La Escuela Palatina de Aquisgrán, núcleo cultural del Imperio Carolingio, fue, en gran medida, el producto intelectual de un conjunto de expatriados, de advenedizos geniales como Alcuino de York, nacido en Inglaterra; Pablo de Pisa, nacido en Lombardía; y Teodulfo de Orleáns, nacido en Aragón. Ninguno de ellos poseía, como Carlomagno, sangre franca, pero todos fueron pieza esencial de la grandeza carolingia. En el nacimiento y desarrollo de la América española sucedió un proceso similar: cientos de miles de seres humanos, deliberada o involuntariamente, llegaron a este continente sin la esperanza o el deseo de volver al suyo, pero con el tiempo y tras un inevitable intercambio de valores y costumbres la escasez se convirtió en creación, dando lugar a un tipo humano totalmente nuevo, el mestizo americano. La Venezuela moderna es otro fruto del desarraigo: alemanes, portugueses, italianos, españoles, argentinos, mexicanos, sirios y libaneses, descubrieron en nuestra tierra su último destino. Por eso buscaron erigir sobre ella, con mucho empeño y resignación, una nación más digna y próspera que la que habían encontrado al llegar.
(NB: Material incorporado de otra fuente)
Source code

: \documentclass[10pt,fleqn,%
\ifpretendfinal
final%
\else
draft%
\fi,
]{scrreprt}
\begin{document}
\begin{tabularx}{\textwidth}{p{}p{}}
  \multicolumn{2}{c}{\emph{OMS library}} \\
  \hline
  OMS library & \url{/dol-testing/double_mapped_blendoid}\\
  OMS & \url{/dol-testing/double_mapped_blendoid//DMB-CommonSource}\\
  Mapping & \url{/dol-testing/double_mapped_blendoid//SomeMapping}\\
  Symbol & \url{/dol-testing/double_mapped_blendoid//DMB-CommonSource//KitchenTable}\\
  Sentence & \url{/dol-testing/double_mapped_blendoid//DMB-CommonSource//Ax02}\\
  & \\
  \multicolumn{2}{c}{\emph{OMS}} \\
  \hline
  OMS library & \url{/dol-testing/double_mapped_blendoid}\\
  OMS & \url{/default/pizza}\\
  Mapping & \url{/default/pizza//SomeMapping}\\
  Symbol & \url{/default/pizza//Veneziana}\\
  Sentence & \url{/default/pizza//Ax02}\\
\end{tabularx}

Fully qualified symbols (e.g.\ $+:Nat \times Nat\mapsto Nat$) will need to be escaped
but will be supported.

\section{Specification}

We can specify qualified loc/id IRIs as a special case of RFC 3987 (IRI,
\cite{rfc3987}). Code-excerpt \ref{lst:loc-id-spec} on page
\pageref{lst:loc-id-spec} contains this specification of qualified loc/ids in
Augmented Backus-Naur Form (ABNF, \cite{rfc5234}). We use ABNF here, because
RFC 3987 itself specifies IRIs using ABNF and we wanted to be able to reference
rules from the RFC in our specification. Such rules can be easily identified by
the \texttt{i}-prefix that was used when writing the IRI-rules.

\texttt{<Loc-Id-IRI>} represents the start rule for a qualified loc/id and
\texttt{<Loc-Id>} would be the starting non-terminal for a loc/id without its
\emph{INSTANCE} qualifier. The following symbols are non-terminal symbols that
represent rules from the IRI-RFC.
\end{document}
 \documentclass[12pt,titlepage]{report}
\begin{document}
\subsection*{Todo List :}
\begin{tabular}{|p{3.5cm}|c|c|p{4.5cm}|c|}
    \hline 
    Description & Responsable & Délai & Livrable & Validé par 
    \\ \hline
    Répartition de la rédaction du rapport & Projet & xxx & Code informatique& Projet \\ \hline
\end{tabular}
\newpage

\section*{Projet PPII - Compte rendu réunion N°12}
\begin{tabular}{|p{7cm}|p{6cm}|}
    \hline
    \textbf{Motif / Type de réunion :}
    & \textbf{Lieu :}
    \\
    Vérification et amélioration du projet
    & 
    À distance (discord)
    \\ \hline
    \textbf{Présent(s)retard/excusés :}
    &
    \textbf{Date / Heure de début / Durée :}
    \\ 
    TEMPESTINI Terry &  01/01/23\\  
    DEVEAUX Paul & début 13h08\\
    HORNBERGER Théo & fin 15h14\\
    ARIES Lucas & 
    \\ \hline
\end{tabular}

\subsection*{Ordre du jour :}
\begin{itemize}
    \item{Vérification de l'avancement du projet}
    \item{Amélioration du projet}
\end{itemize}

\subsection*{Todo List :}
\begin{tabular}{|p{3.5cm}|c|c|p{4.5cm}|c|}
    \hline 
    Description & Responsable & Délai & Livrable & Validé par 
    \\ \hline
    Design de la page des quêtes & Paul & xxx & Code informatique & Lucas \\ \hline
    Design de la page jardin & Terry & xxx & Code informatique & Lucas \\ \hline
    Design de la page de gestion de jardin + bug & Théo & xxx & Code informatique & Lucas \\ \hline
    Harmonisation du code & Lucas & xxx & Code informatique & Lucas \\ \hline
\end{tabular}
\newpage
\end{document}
Lo cierto es que emigrar no es hacer turismo. Cada lugar con el que damos, cada nuevo hogar, merece de nosotros la mejor disposición. Una puerta abierta, una mano amiga, no es algo de todos los días, y por lo mismo corresponde que más allá de la gratitud, enriquezcamos con esfuerzo y con trabajo a la sociedad que ha decidido acogernos. Nadie nos debe nada por lo que hicimos o quienes fuimos en el pasado. Es lo que podemos construir en el presente, lo que podemos proyectar hacia el futuro, lo que importa en realidad.

Que a los venezolanos se nos reconozca en el extranjero por ser diligentes y capacitados es algo positivo, que nos apunten con un dedo por «vivos» y estrafalarios, no. Son esos los elementos que debemos corregir, los defectos morales de la idiosincrasia.

Sé que no es fácil entender, en medio de un proceso adaptativo como el del éxodo actual, que todo fenómeno histórico trae consigo una enseñanza, pero qué desafortunado sería que, por fijar la vista sólo en lo negativo, perdiéramos la oportunidad de ser más humildes, productivos e independientes. Esa sería la catástrofe real, la verdadera tragedia del pueblo venezolano: que tras este malestar tan largo e indefinido termináramos donde empezamos, con los mismos vicios y sin nada que ofrecer como legado.